Voici un petit OS dramatique, assez court, j'en conviens. Quand je l'ai écrit, je pensais à Drago et Hermione, mais le texte ne le montre pas vraiment. Libre à vous d'imaginer le couple que vous souhaitez.

Une p'tite review au final ?

Mourir D'Amour

Elle avait de beaux cheveux bruns qui resplendissaient au soleil. Ses yeux, bruns également, brillaient. Elle était belle. Si belle. Et tellement gentille…Mais la mort la prise. Enfin je pense. A moins qu'un miracle ne se produise- et je ne crois pas au miracle- et ne guérisse ma tendre dulcinée, elle a succombée.

Elle venait chez moi, comme tout les samedis soirs après son travail. Et elle est morte. Tout est de ma faute. Dans la rue son sang brille sous les lampadaires. Son visage est tellement pale…J'ai mal ! Affreusement mal. Mon cœur est brisé en million de morceaux.

J'entends encore la voiture freinée au maximum pour l'éviter. Mais elle roulait trop vite. Elle l'a percutée. J'entends les cris des passants. Ils lui hurlent de faire attention, de se pousser, de se dépêcher. Mais elle ne les a pas entendues. Enfin…au début. Peu avant le grand « boum », elle les a entendues, s'est tournée, et…

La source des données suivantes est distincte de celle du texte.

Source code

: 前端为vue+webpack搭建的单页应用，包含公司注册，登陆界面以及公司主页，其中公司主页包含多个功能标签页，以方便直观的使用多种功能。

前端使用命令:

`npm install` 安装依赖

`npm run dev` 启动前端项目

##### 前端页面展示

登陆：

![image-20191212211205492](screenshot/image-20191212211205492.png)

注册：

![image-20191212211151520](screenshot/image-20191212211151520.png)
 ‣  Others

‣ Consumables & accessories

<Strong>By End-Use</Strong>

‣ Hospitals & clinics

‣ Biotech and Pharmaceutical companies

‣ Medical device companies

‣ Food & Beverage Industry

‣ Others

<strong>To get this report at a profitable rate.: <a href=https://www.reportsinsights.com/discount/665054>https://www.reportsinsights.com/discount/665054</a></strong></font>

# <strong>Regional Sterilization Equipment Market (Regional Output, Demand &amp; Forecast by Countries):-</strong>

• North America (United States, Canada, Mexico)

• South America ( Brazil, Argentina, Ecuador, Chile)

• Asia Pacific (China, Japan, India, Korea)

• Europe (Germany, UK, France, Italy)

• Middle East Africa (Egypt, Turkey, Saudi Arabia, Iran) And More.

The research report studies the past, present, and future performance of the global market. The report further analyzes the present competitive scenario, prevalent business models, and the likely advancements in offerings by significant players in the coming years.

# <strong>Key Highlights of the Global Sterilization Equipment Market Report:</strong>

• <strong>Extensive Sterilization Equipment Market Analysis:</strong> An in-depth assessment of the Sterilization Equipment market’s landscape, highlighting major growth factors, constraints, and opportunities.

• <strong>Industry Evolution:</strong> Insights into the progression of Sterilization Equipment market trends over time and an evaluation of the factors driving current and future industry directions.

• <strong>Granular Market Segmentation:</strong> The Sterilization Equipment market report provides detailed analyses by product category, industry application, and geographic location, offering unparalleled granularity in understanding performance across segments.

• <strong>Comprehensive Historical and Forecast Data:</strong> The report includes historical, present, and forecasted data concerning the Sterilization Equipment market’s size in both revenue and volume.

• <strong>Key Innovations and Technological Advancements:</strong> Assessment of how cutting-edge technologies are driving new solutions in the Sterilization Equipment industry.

L'ambulance arrive. La sirène hurle. Enfin, je crois. Je n'entends plus rien. Je ne vois plus rien à part son visage, son corps… Mais cela se passait comme ca dans les films qu'on regardait les samedis soirs.

J'étais à ses côtés, le cœur saignant et le visage ravagé de larmes. Je souffrais tellement que j'aurais pu mourir. Son visage semble paisible. Peut-être est-ce le fruit de mon imagination. Je n'en sais rien. Je ne discerne plus la réalité et le mensonge. En tout cas, je l'espère. J'espère qu'elle est paisible. Peu importe où elle soit.

Romeo et Juliette.

Elle serait contente. Je me souviens d'un classique moldu. C'était un de ses préférés. Roméo se tenant auprès de sa bien-aimée. Il se tua pour la rejoindre. Ici, c'est moi, Romeo, qui va rejoindre ma tendre Juliette.

Décidé, je me lève. Je sens un bras faible essayer de me retenir. Pensant que c'était une passante qui voulait me réconforter ou encore m'empêcher de partir, je me dégageai brusquement et prit place au milieu de la route, un peu plus loin.

Je crois entendre mon nom faiblement prononcé par ma bien-aimée. Je rêve.

Je sens une voiture arrivée. Elle n'aura pas le temps de s'arrêter. J'entends un cri, désespéré. Sa voix. C'était sa voix. Son « Non ! » résonne dans ma tête alors que la voiture me rentre dedans. J'ai fait une connerie, je le sens.

Je suis propulsé quelques mètres plus loin. La douleur que j'éprouvais auparavant semble insignifiante face à ce choc. Mes jambes sont ankylosées. J'ai du mal à respirer. Je ne sens plus rien. Juste un froid immense qui tombe à petite gouttelettes dans mon corps.

Je réalise ma connerie.

Romeo et Juliette.

Juliette n'était pas vraiment morte. Romeo croyait autrement. Alors il se tua. A son réveil, Juliette réalise la mort de son époux et se suicide à ses cotes. Se tuera-t'elle ? Je prie pour qu'elle ne le fasse pas. Elle doit vivre. Comme je suis bête ! Mort surtout, me direz-vous. La dernière gouttelette tomba. Sur mon cœur. J'entendis son cri déchiré les abimes et ensuite… Noir.